Industry 5.0
1. このキーワードの位置付け
Industry 5.0は、DXや自動化を人間中心、持続可能性、レジリエンスへ接続する答案で使える。技術導入だけでなく、人材、倫理、社会的価値を含めて論じる際に有効である。
2. 定義・原理
Industry 5.0は、デジタル技術や自動化を活用しながら、人間中心、持続可能性、強靭性を重視する産業の考え方である。
3. 特徴3つ
- 自動化と人の能力を補完関係として捉える
- 環境負荷低減や社会的価値を重視する
- 外乱に強いレジリエントな産業システムを志向する
4. 技術士答案で使うときの論点
答案では、DXを単なる効率化ではなく、作業者支援、技能継承、脱炭素、BCPを含む変革として示すときに使える。
5. 実務上の問題点3つ
- 自動化が現場の納得や技能継承と両立しない
- デジタル投資が環境・社会価値と結びつかない
- システム依存により障害時の復旧力が下がる
6. 対策・改善策
- 人の判断を残す業務と自動化する業務を分ける
- DX投資に安全、環境、人材育成KPIを含める
- BCPとサイバーセキュリティを設計に組み込む
- 現場教育と運用レビューで定着させる
7. 応用例・企業事例
検査工程にAIを導入する場合、判定精度だけでなく、作業者への説明、異常時の人による確認、データ品質、教育訓練まで含めて設計する。
8. 今後の展望
人手不足、脱炭素、サプライチェーンリスクが高まる中で、Industry 5.0はDXの評価軸を広げる。
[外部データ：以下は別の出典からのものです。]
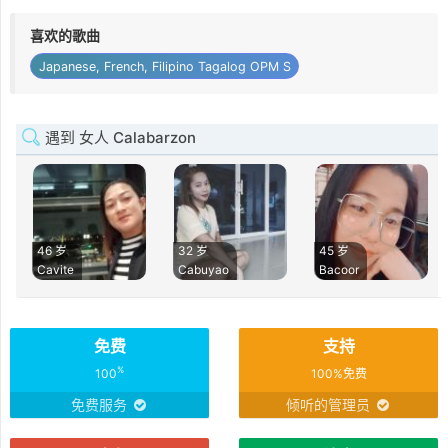
喜欢的歌曲
Japanese, French, Filipino Tagalog OPM S
遇到 女人 Calabarzon
46 岁
32 岁
45 岁
Cavite
Cabuyao
Bacoor
免费
支持
%
100
100%免费
免费服务
倾听的管理员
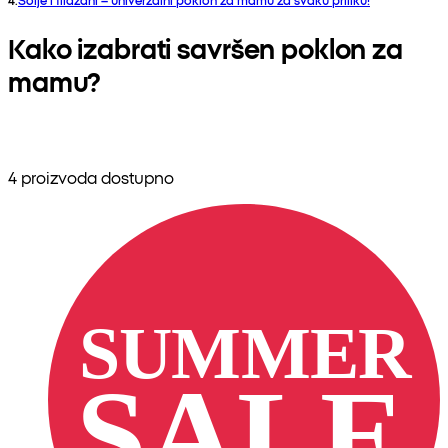
Kako izabrati savršen poklon za
mamu?
4 proizvoda dostupno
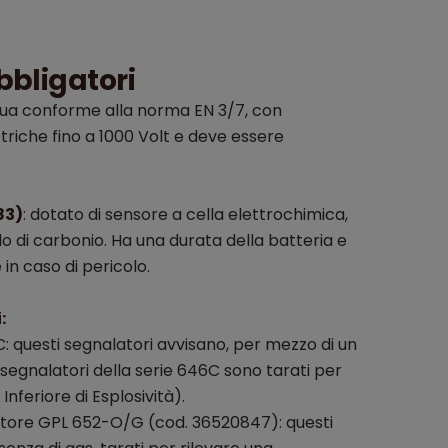
obbligatori
qua conforme alla norma EN 3/7, con
triche fino a 1000 Volt e deve essere
83)
: dotato di sensore a cella elettrochimica,
do di carbonio. Ha una durata della batteria e
 in caso di pericolo.
:
: questi segnalatori avvisano, per mezzo di un
 segnalatori della serie 646C sono tarati per
Inferiore di Esplosività).
tore GPL 652-O/G (cod. 36520847): questi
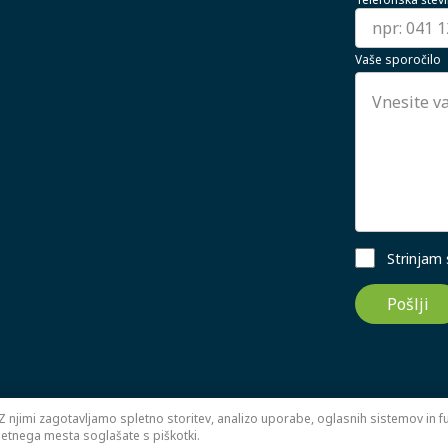
Vaše sporočilo
Strinjam
Pošlji
Z njimi zagotavljamo spletno storitev, analizo uporabe, oglasnih sistemov in fun
letnega mesta soglašate s piškotki.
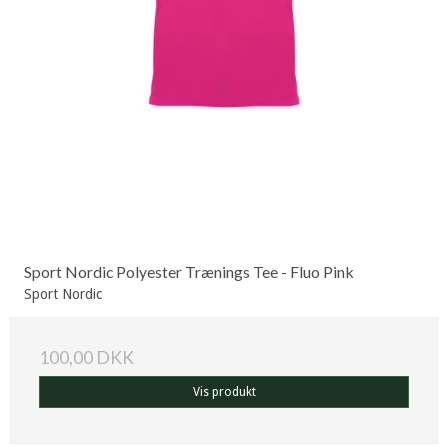
Sport Nordic Polyester Trænings Tee - Fluo Pink
Sport Nordic
100,00 DKK
Vis produkt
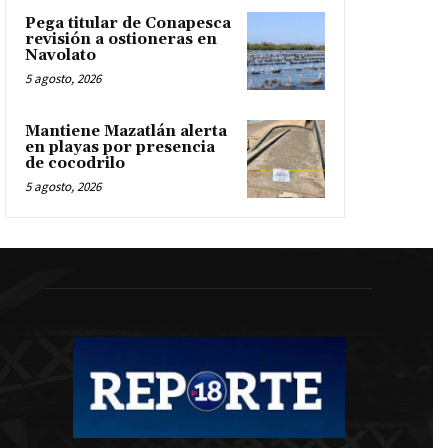
Pega titular de Conapesca
revisión a ostioneras en
Navolato
5 agosto, 2026
Mantiene Mazatlán alerta
en playas por presencia
de cocodrilo
5 agosto, 2026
今後は人間中心の設計が重要になる。
9. 600字答案例
DXや自動化は生産性向上に有効であるが、効率だけを追求すると、現場の納得不足、技能継承の停滞、システム障害時の脆弱性を招く恐れがある。Industry 5.0は、人間中心、持続可能性、レジリエンスを重視し、デジタル技術と人の能力を補完的に活用する考え方である。課題は、第一に自動化が現場作業者の判断や技能と切り離されること、第二に投資効果が財務面だけで評価されること、第三にシステム依存により障害時の復旧力が低下することである。対策として、人が判断すべき工程と自動化する工程を分け、作業支援、教育、説明可能性を設計する。さらに安全、環境、人材、BCPをKPIに含める。技術者は、効率、働きやすさ、環境負荷、安定供給を総合評価し、持続可能な産業システムを構築する必要がある。